Sofrer dói. Acho que posso afirmar isso sem provocar polémica. Claro que há diferentes graus e situações e nós, seres pensantes, tendemos a fazer escalas para ordenar aquilo que nos afecta ou conhecemos melhor. Não deixa de ser interessante, no entanto, como estamos mal preparados para as inevitabilidades da vida, somos inúmeras vezes engolidos pelo acontecimento. É talvez triste, mas pensamos mais em nós do que nas dores dos outros – porque só conhecemos totalmente a nossa cruz. Mas façamos por mostrar solidariedade, isso é uma das múltiplas possibilidades no sofrimento. Se não me posso substituir a ti, perceber a totalidade da tua aflição; pelo menos deixa-me dar uma palavra, um carinho, um conselho.
Parti um ombro, a andar de bicicleta. Último dia de férias em Espanha, viagem marcada no dia seguinte, de carro. Onze horas e meia com o braço ao peito, já sob o efeito dos remédios. Custou, sim. As horas na urgência, a notícia do médico, a aflição de quem estava comigo. Sofrer dói, uma vez mais. E não sabia que podia estar tanto tempo de baixa, fosse pela operação ou, no caso, esperar que tudo isto se cure.
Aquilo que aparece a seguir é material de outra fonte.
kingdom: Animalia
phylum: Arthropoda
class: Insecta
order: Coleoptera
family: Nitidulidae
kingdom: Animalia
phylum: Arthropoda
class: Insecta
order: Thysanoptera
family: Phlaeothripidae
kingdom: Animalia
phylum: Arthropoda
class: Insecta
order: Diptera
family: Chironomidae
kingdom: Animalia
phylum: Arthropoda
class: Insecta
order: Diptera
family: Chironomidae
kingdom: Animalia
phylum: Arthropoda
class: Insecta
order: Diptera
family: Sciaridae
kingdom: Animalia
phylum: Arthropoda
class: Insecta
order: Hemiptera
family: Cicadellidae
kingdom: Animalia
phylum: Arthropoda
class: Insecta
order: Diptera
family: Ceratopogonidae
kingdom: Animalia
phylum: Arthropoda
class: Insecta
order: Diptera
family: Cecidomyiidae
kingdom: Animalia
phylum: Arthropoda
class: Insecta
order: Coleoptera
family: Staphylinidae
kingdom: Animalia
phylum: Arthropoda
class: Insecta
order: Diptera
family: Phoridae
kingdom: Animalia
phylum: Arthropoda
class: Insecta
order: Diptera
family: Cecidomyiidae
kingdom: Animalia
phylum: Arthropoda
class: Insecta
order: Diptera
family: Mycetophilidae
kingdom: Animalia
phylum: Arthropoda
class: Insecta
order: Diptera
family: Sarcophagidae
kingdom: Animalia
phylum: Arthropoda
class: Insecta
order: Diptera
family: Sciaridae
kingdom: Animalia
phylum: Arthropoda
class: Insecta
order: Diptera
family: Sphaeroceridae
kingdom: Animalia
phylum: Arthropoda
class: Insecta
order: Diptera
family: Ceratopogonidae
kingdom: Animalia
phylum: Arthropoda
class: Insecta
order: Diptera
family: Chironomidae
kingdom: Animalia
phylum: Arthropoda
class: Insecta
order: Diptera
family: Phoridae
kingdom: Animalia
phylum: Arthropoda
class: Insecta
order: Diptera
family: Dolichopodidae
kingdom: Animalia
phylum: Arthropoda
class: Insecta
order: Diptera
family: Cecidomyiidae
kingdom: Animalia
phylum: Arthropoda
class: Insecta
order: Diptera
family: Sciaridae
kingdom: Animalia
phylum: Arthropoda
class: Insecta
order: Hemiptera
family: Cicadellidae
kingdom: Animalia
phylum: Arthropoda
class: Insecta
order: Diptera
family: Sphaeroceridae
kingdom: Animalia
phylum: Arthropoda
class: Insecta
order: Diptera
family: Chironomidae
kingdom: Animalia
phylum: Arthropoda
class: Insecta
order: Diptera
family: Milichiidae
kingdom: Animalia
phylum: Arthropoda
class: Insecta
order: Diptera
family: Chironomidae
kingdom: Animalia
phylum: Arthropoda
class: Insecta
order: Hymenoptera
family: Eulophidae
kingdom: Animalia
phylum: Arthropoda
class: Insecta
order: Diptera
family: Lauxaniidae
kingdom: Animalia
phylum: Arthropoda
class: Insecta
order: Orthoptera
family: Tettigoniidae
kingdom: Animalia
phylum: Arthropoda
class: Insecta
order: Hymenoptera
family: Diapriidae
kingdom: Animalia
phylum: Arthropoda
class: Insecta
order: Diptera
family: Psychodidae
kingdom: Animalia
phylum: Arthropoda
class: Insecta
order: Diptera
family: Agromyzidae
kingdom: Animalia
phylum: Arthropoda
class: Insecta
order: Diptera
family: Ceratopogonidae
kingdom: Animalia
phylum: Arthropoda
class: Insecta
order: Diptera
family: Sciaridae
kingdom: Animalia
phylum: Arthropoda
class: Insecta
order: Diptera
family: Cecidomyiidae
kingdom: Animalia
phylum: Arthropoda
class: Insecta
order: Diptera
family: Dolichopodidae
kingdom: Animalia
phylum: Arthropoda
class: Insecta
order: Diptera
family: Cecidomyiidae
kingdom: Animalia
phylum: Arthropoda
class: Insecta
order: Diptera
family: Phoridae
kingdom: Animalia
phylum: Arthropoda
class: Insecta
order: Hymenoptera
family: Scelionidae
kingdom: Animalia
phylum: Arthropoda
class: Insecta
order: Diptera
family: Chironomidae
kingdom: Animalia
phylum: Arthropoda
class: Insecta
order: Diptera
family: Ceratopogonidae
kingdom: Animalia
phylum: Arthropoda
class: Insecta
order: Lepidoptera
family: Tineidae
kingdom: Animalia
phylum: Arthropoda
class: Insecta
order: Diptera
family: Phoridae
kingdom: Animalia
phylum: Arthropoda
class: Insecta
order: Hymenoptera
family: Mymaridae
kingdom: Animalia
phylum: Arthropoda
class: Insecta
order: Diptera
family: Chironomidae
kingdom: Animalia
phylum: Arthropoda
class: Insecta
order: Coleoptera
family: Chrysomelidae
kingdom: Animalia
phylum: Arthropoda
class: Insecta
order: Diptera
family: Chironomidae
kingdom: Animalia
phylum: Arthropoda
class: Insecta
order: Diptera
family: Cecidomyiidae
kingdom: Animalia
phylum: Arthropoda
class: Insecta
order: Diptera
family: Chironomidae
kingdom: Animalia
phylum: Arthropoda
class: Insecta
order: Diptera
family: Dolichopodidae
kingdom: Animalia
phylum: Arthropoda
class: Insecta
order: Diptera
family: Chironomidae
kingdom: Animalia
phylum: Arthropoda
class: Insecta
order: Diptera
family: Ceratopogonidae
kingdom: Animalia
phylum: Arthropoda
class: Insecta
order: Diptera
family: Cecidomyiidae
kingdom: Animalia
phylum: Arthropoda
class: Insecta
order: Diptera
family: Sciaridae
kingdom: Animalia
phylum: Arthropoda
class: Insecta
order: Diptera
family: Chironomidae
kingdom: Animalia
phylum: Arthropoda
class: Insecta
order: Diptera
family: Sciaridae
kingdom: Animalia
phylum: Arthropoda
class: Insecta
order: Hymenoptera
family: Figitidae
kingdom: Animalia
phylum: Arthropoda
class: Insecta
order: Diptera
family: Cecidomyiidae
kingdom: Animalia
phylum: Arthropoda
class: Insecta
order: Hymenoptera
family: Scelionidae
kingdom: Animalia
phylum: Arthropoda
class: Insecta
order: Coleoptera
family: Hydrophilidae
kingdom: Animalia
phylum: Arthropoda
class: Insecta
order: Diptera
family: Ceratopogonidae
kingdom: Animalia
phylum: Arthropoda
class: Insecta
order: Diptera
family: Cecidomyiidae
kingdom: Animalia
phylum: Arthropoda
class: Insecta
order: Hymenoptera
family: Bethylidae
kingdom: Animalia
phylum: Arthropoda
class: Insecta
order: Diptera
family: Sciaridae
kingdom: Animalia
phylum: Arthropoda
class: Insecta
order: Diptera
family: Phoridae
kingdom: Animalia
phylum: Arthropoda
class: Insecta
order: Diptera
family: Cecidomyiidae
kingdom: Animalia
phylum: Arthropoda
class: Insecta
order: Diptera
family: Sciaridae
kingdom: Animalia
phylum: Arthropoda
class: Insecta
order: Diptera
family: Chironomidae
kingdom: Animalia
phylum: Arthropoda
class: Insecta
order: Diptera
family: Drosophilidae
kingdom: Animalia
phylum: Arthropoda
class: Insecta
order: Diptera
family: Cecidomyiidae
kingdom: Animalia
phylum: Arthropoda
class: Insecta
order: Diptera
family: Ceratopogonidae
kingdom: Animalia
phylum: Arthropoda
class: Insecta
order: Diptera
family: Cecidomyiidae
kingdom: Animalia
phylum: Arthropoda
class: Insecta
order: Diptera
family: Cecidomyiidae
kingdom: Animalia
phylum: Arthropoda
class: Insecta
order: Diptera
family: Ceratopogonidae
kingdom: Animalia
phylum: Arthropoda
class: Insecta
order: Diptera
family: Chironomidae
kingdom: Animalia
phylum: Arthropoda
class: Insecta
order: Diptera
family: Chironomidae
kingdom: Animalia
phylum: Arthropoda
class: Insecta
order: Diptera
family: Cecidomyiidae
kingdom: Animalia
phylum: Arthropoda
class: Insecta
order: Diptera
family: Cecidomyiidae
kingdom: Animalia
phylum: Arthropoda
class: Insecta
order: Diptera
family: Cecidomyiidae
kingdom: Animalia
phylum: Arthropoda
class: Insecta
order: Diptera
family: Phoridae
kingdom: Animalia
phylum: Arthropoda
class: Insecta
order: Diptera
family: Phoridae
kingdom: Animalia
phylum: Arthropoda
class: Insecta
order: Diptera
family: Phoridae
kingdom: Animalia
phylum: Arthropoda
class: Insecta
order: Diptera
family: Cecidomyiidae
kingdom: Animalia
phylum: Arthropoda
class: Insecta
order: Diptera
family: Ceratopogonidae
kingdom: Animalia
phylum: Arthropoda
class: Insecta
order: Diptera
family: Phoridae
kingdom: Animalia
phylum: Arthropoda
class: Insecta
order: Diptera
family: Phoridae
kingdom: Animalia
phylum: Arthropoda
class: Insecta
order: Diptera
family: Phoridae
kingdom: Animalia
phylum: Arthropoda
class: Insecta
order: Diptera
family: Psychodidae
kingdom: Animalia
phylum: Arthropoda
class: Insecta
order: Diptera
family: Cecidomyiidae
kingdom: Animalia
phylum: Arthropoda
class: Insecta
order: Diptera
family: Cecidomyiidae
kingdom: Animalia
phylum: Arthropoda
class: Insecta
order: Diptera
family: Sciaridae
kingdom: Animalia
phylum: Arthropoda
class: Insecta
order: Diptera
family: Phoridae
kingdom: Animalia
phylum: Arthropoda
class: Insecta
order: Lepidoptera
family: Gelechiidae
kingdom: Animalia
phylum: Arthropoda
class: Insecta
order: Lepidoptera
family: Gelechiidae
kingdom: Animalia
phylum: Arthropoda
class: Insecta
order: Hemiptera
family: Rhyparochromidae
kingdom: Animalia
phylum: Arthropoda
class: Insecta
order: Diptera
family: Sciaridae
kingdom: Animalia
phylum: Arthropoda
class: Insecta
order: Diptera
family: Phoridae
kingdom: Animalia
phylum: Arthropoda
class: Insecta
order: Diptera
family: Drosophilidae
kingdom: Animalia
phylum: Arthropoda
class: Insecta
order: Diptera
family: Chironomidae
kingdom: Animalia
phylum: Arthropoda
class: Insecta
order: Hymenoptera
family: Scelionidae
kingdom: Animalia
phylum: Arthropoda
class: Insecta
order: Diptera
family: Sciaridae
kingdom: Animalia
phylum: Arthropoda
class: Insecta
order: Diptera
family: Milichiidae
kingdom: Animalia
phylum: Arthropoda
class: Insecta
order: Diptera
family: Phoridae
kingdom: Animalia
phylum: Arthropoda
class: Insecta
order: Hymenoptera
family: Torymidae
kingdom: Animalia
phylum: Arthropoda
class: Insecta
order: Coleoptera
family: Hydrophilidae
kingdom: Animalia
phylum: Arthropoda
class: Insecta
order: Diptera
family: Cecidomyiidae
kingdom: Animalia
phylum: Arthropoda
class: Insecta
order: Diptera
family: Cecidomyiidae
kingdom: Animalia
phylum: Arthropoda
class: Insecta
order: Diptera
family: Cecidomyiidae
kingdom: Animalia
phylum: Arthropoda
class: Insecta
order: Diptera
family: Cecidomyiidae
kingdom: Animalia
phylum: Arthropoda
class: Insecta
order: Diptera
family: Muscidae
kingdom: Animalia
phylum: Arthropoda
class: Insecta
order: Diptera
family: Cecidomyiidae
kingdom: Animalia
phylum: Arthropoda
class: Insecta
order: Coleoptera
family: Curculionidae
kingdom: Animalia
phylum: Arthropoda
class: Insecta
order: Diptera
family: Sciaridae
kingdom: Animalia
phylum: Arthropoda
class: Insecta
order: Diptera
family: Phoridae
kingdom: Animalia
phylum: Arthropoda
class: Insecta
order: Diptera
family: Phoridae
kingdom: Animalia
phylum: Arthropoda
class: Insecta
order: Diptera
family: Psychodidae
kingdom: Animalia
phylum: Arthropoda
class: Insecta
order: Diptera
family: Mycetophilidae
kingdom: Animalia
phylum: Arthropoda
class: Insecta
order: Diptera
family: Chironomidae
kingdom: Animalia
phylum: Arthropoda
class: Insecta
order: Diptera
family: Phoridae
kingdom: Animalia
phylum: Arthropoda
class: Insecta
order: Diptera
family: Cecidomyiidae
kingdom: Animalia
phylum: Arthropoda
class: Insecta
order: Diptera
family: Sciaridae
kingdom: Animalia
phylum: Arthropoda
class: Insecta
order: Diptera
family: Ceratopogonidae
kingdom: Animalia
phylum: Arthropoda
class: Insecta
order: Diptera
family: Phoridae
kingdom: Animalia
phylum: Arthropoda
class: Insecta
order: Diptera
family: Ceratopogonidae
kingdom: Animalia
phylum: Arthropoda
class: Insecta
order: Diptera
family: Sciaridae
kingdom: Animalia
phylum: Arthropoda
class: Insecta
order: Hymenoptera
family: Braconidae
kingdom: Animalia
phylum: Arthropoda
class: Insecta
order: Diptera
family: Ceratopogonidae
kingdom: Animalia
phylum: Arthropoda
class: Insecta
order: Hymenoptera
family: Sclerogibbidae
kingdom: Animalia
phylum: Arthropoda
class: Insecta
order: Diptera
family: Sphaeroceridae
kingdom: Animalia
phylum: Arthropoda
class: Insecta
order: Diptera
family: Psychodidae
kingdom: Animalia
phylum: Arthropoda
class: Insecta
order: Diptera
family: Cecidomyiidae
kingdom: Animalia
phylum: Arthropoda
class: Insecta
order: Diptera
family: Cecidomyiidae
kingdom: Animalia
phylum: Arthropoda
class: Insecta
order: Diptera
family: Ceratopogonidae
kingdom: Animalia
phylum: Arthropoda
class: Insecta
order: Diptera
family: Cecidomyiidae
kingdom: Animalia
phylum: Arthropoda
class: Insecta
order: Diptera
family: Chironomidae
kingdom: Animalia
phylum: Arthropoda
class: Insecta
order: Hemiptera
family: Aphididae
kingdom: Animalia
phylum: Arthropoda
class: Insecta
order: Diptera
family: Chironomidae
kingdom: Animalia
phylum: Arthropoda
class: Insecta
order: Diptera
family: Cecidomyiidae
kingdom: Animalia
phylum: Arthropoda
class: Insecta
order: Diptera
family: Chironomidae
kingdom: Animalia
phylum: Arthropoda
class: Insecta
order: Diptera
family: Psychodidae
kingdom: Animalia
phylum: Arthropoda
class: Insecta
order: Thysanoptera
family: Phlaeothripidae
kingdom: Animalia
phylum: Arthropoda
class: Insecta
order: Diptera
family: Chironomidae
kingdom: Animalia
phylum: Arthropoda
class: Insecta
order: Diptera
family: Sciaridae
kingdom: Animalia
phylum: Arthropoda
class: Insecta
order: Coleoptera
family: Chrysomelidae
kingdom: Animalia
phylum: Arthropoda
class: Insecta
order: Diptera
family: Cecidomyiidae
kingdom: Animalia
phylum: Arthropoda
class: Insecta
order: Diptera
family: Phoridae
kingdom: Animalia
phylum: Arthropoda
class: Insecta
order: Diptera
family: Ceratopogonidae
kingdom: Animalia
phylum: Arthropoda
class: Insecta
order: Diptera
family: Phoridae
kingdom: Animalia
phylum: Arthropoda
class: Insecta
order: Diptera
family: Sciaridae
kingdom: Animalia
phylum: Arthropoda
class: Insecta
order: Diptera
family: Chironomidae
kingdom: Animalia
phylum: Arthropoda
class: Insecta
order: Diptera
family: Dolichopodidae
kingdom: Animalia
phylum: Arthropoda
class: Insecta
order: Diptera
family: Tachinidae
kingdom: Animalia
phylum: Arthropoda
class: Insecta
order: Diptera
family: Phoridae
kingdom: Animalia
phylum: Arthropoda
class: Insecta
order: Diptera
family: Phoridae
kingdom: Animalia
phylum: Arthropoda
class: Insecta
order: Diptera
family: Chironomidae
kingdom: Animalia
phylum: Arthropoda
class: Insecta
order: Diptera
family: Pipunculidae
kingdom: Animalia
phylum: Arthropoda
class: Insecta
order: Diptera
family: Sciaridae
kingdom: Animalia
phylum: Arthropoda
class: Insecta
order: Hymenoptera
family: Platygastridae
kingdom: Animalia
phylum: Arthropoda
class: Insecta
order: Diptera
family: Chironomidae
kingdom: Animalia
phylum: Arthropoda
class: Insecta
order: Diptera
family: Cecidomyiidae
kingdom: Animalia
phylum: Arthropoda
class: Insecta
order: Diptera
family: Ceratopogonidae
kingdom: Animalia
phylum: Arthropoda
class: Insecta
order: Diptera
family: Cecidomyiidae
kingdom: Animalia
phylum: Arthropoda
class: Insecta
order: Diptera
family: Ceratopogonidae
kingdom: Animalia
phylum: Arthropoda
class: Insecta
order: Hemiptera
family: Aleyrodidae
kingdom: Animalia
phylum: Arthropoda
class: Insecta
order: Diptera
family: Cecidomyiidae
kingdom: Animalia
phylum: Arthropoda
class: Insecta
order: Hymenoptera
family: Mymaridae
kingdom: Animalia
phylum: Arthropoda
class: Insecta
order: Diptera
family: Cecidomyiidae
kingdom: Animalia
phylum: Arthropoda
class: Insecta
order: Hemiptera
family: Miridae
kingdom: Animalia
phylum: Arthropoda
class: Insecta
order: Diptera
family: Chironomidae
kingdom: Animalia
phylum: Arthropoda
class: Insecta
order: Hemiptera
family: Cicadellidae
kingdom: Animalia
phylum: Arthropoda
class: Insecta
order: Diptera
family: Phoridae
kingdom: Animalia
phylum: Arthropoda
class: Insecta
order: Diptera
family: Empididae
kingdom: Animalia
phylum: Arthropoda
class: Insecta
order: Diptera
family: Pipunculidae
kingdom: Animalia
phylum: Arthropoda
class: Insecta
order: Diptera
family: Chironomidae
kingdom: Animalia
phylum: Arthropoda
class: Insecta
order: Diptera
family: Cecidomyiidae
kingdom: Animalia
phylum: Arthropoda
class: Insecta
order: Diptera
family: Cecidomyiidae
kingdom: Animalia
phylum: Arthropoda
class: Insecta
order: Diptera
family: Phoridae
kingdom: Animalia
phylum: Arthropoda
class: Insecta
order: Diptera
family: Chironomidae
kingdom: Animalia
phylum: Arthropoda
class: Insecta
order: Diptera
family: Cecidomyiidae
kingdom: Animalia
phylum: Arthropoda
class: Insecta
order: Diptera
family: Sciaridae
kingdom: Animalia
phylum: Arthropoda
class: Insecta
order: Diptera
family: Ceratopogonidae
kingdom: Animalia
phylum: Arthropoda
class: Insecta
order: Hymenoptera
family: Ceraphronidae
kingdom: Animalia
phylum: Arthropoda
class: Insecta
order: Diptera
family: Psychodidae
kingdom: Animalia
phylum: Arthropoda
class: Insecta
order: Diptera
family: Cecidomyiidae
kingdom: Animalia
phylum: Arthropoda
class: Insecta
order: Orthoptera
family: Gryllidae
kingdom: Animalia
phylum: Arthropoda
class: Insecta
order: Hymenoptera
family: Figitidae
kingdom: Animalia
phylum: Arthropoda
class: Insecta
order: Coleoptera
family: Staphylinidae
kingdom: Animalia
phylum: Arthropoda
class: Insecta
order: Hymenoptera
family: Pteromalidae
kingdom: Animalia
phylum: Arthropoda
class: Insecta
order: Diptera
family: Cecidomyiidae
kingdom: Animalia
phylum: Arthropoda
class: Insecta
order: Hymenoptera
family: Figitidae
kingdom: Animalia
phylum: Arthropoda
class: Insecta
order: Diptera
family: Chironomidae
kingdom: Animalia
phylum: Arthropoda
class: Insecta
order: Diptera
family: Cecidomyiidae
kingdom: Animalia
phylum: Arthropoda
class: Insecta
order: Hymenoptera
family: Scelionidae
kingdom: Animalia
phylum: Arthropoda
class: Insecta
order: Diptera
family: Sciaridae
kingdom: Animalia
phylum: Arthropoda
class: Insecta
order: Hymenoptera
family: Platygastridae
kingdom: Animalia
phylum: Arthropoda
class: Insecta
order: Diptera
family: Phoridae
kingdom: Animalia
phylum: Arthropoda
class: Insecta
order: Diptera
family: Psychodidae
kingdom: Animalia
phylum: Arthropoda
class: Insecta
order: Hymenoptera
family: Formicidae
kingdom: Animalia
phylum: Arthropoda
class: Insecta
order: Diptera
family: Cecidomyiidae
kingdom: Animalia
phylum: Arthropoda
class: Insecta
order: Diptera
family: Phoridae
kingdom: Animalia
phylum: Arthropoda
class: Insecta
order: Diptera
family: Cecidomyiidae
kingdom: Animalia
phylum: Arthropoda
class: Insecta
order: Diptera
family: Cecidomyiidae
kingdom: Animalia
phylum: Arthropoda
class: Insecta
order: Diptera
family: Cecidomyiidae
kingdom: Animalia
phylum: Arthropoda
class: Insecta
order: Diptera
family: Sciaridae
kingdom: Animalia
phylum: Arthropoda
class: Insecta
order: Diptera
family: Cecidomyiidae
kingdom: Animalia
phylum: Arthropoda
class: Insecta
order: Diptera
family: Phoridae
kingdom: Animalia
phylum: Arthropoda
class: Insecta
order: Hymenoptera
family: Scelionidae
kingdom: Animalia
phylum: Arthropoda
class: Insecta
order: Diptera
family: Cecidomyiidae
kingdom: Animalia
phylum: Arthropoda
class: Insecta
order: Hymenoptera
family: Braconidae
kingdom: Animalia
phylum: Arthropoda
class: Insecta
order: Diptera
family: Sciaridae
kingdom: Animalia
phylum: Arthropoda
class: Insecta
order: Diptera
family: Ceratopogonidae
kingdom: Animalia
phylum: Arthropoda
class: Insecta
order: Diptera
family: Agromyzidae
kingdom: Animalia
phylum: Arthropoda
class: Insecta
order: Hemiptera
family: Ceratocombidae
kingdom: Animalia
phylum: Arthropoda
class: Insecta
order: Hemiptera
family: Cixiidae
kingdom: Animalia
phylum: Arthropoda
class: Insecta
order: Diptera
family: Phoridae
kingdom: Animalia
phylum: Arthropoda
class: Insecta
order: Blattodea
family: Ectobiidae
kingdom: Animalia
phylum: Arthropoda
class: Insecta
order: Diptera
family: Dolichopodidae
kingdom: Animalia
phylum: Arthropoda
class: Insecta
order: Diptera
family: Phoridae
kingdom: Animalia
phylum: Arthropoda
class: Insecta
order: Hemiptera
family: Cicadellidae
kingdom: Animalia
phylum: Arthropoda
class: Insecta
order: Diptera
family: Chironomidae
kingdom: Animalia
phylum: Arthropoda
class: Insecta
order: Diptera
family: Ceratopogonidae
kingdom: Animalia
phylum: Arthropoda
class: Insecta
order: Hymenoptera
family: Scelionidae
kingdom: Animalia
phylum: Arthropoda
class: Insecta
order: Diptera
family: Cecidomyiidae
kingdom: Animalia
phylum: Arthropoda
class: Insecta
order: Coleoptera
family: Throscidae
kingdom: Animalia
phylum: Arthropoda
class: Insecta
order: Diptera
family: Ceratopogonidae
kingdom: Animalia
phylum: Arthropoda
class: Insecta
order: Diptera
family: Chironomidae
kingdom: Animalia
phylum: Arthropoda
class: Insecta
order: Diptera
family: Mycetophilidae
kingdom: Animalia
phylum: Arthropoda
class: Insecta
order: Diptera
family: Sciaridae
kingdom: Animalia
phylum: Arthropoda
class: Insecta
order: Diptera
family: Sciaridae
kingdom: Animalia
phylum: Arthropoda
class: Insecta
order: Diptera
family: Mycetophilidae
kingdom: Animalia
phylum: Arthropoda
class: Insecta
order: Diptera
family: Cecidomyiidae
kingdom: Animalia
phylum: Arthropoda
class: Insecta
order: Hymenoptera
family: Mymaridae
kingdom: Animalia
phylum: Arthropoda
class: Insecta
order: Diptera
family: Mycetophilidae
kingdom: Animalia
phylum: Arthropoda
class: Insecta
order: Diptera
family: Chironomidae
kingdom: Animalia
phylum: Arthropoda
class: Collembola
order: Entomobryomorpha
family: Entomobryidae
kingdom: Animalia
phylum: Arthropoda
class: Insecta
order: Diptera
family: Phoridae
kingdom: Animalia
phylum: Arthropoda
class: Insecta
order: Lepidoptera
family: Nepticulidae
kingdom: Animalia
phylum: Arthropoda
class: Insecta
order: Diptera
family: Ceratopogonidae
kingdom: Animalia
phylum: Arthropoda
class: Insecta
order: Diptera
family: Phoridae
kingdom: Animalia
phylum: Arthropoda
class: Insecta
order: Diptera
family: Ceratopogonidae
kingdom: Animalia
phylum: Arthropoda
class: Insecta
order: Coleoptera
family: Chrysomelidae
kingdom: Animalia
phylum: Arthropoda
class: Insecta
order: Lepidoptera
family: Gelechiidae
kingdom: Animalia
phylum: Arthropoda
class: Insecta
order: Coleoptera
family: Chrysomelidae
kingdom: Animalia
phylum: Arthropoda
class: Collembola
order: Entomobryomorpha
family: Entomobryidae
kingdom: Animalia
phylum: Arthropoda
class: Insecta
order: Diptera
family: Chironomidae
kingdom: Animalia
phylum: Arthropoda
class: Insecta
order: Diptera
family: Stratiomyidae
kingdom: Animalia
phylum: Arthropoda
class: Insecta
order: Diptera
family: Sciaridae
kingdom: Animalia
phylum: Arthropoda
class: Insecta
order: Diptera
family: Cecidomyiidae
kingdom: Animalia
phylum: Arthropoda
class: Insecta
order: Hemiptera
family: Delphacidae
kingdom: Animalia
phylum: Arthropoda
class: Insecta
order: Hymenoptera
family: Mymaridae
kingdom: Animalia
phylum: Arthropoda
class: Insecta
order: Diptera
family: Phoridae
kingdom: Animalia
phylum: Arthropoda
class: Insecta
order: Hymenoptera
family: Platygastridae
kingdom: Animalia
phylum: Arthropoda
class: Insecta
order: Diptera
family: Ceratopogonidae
Ao contrário do que afirmam, estar de baixa não é uma sorte. Ouvi isso algumas vezes, mas quase sempre respondi que boa sina foi ter caído no último dia. Não, este desastre correu bem no tempo. Deu-me oportunidade de fazer praia, fugir de alforrecas, experimentar novos desportos. Só no fim desenhei a sorte, mesmo depois de ter repetido aquele caminho e de o saber com peões e situações de perigo. Foi uma grande queda, precisei de ajuda para me levantar e percebi que não mexia o braço. Vinha aí uma nova aprendizagem, viver com o ombro partido. Mas tudo se faz, tudo se descobre.
Sofrer dói, mas é uma chance de parar e reflectir. Sem dúvida um tempo para escrever, ler, perceber como é a vida e atentar nos pormenores. De repente dou por mim a fazer estatística no supermercado: quantas pessoas me deixam passar à frente? Descubro que só dão passagem se estiver com mais do que um produto na única mão disponível, quando me mostro atrapalhado, de outra forma ignoram. Já que não existe uma especial sensibilidade dos cidadãos da fila, talvez fosse bom os caixas imporem essa ordem. Mas não o fazem. Porventura o forjassem caso estivesse ainda mais atado, não sei se as múmias se deslocam às compras.
Custa-me um pouco, confesso. Até porque a rua parece-me o sítio perfeito para levar um encontrão involuntário. Mas que fazer? Ficar em casa o dia todo? Não, as paredes engolem-me. Vou jantar com uns amigos, mas não estou sempre confiante. É então que reparo nas pessoas dos abraços e festinhas, mais um detalhe que estou atento. Ui, são demasiadas, jamais sonharia. Consigo dançar moon walk ou computer, mas de forma desajeitada. Não sei se me olham com admiração ou pena, fica a dúvida.
É possível sofrer e ser feliz, só não sei se para sempre. O meu caso é simples e passageiro, tem os dias contados e cura marcada. Mas e aqueles sem esperança? Os pobres ou as pessoas que nascem com uma incapacidade, os velhos abandonados nas camas do hospital ou em casa? Que possibilidades lhes damos nesse seu sofrimento?
Não acordei com o espírito de professor de moral, um impositor de bons costumes. Mas parei uns tempos e, mesmo incapaz, renovei a certeza que sou boa companhia de alguém. Mesmo com dores, faço falta aos meus pais, com quem voltei a viver. Precisei de ajudas como se fosse criança – atar os sapatos ou cortar a carne do prato. Nós somos frágeis, é necessário recordar isso.
Mesmo que parte de mim não funcione, há outra que sim. E é então que vos digo: não arrumem os vossos sofrimentos à pressa. Parem, escutem, olhem. E só depois atravessem. Se há possibilidade boa, então penso que é essa. Sofrer no sofá é que não, há tanto para fazer.
Ter esperança no que me ensina a dor, é sempre bom padecer um pouco dela. Só assim me recentro e caminho.